Spanish army officer (1743 – c. 1817)

Antonio Vicente de Arce (1743 – c. 1817) was a Spanish army officer and diputado for Extremadura at the Cortes of Cádiz (1813–1814).

==Career==
===Peninsular War===

Arce was appointed lieutenant general by the Junta of Extremadura in June 1808. Serving under José Galluzo, the Captain-General of Extremadura, Arce prolonged the siege of Elvas until almost a month after the Convention of Cintra had been signed (August 1808), and despite orders from the Junta of Seville to abandon the siege and march with his army to Madrid.

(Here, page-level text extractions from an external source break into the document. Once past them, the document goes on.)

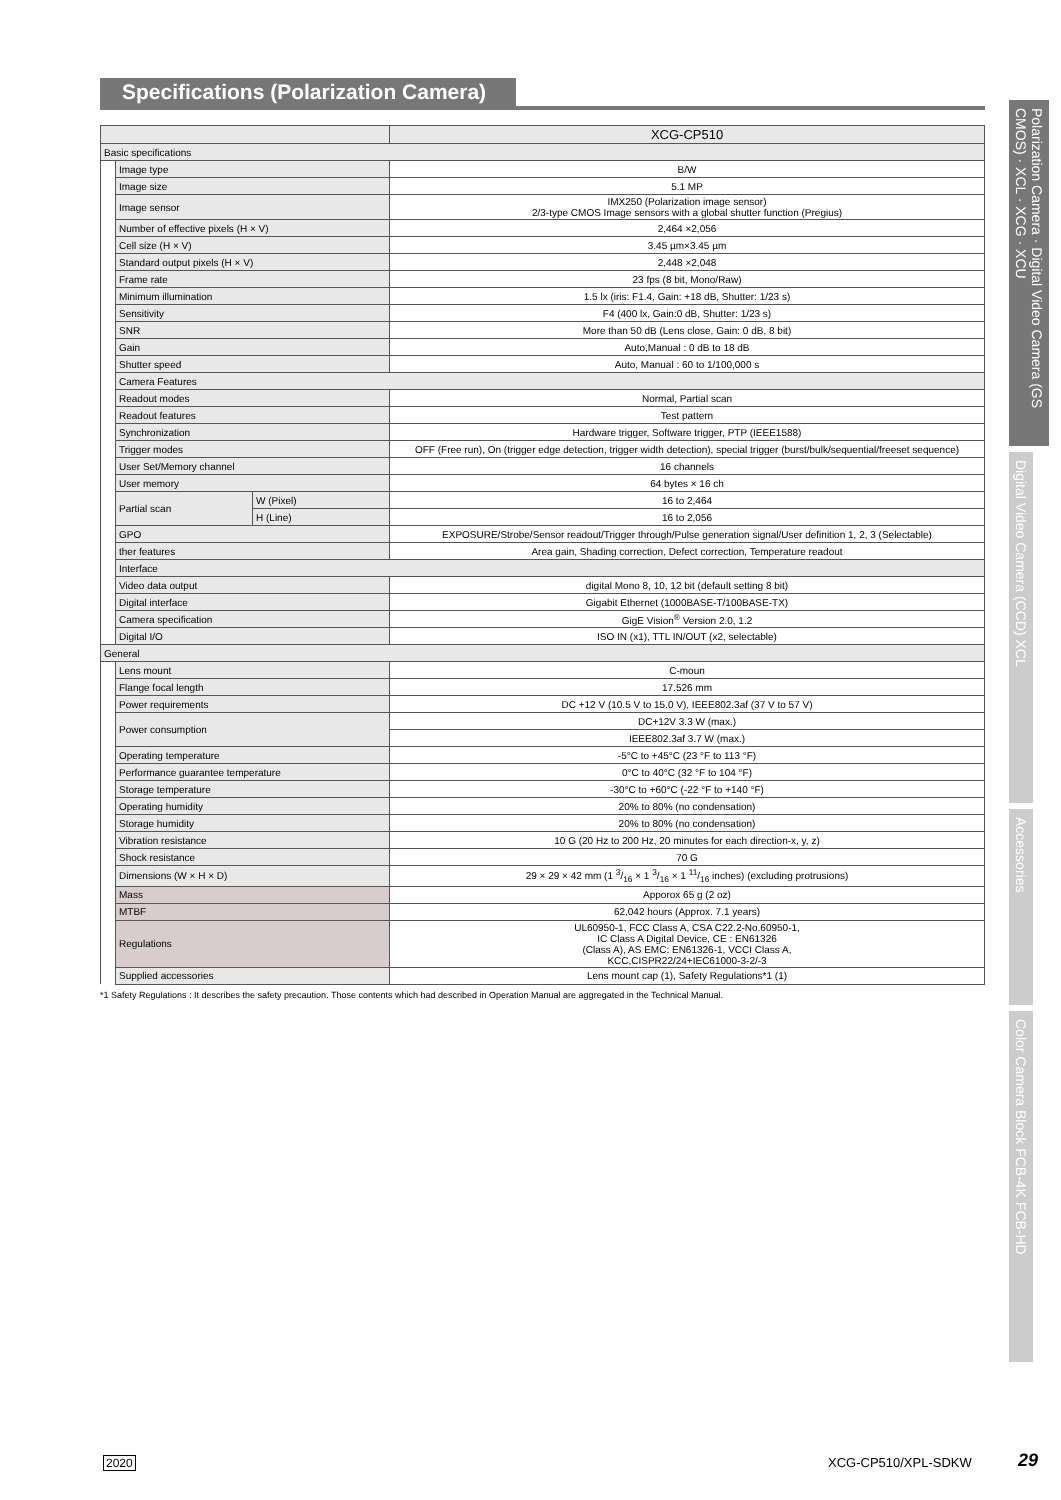Specifications (Polarization Camera)
Polarization Camera · Digital Video Camera (GS CMOS) · XCL · XCG · XCU
Digital Video Camera (CCD) XCL
Accessories
Color Camera Block FCB-4K FCB-HD
| | | | XCG-CP510 |
| --- | --- | --- | --- |
| Basic specifications | | | |
| | Image type | | B/W |
| | Image size | | 5.1 MP |
| | Image sensor | | IMX250 (Polarization image sensor) 2/3-type CMOS Image sensors with a global shutter function (Pregius) |
| | Number of effective pixels (H × V) | | 2,464 ×2,056 |
| | Cell size (H × V) | | 3.45 µm×3.45 µm |
| | Standard output pixels (H × V) | | 2,448 ×2,048 |
| | Frame rate | | 23 fps (8 bit, Mono/Raw) |
| | Minimum illumination | | 1.5 lx (iris: F1.4, Gain: +18 dB, Shutter: 1/23 s) |
| | Sensitivity | | F4 (400 lx, Gain:0 dB, Shutter: 1/23 s) |
| | SNR | | More than 50 dB (Lens close, Gain: 0 dB, 8 bit) |
| | Gain | | Auto,Manual : 0 dB to 18 dB |
| | Shutter speed | | Auto, Manual : 60 to 1/100,000 s |
| | Camera Features | | |
| | Readout modes | | Normal, Partial scan |
| | Readout features | | Test pattern |
| | Synchronization | | Hardware trigger, Software trigger, PTP (IEEE1588) |
| | Trigger modes | | OFF (Free run), On (trigger edge detection, trigger width detection), special trigger (burst/bulk/sequential/freeset sequence) |
| | User Set/Memory channel | | 16 channels |
| | User memory | | 64 bytes × 16 ch |
| | Partial scan | W (Pixel) | 16 to 2,464 |
| | | H (Line) | 16 to 2,056 |
| | GPO | | EXPOSURE/Strobe/Sensor readout/Trigger through/Pulse generation signal/User definition 1, 2, 3 (Selectable) |
| | ther features | | Area gain, Shading correction, Defect correction, Temperature readout |
| | Interface | | |
| | Video data output | | digital Mono 8, 10, 12 bit (default setting 8 bit) |
| | Digital interface | | Gigabit Ethernet (1000BASE-T/100BASE-TX) |
| | Camera specification | | GigE Vision<sup>®</sup> Version 2.0, 1.2 |
| | Digital I/O | | ISO IN (x1), TTL IN/OUT (x2, selectable) |
| General | | | |
| | Lens mount | | C-moun |
| | Flange focal length | | 17.526 mm |
| | Power requirements | | DC +12 V (10.5 V to 15.0 V), IEEE802.3af (37 V to 57 V) |
| | Power consumption | | DC+12V 3.3 W (max.) |
| | | | IEEE802.3af 3.7 W (max.) |
| | Operating temperature | | -5°C to +45°C (23 °F to 113 °F) |
| | Performance guarantee temperature | | 0°C to 40°C (32 °F to 104 °F) |
| | Storage temperature | | -30°C to +60°C (-22 °F to +140 °F) |
| | Operating humidity | | 20% to 80% (no condensation) |
| | Storage humidity | | 20% to 80% (no condensation) |
| | Vibration resistance | | 10 G (20 Hz to 200 Hz, 20 minutes for each direction-x, y, z) |
| | Shock resistance | | 70 G |
| | Dimensions (W × H × D) | | 29 × 29 × 42 mm (1 3/16 × 1 3/16 × 1 11/16 inches) (excluding protrusions) |
| | Mass | | Apporox 65 g (2 oz) |
| | MTBF | | 62,042 hours (Approx. 7.1 years) |
| | Regulations | | UL60950-1, FCC Class A, CSA C22.2-No.60950-1, IC Class A Digital Device, CE : EN61326 (Class A), AS EMC: EN61326-1, VCCI Class A, KCC,CISPR22/24+IEC61000-3-2/-3 |
| | Supplied accessories | | Lens mount cap (1), Safety Regulations*1 (1) |
*1 Safety Regulations : It describes the safety precaution. Those contents which had described in Operation Manual are aggregated in the Technical Manual.
2020 XCG-CP510/XPL-SDKW 29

The following October, as Governor of Vich, he led Spanish troops in an action at Badalona.

In April 1809, as Governor of Badajoz, he rejected General Latour-Maubourg's call to surrender the city.

In July 1809, together with Francisco Yañez de Leiva, regent of the Audiencia of Extremadura, Arce was sent to Asturias by the Supreme Central Junta to arrange for the suppressed junta general of the Principality to be reinstated. Arce was appointed captain-general of that province shortly afterwards.

On 1 January 1810, the captain-general, unable to offer much resistance to General Bonet's 7,000 troops out of Santander, evacuated Oviedo.

==Postwar==
In 1817, Arce was appointed to the Supreme War Council (Consejo Supremo de la Guerra).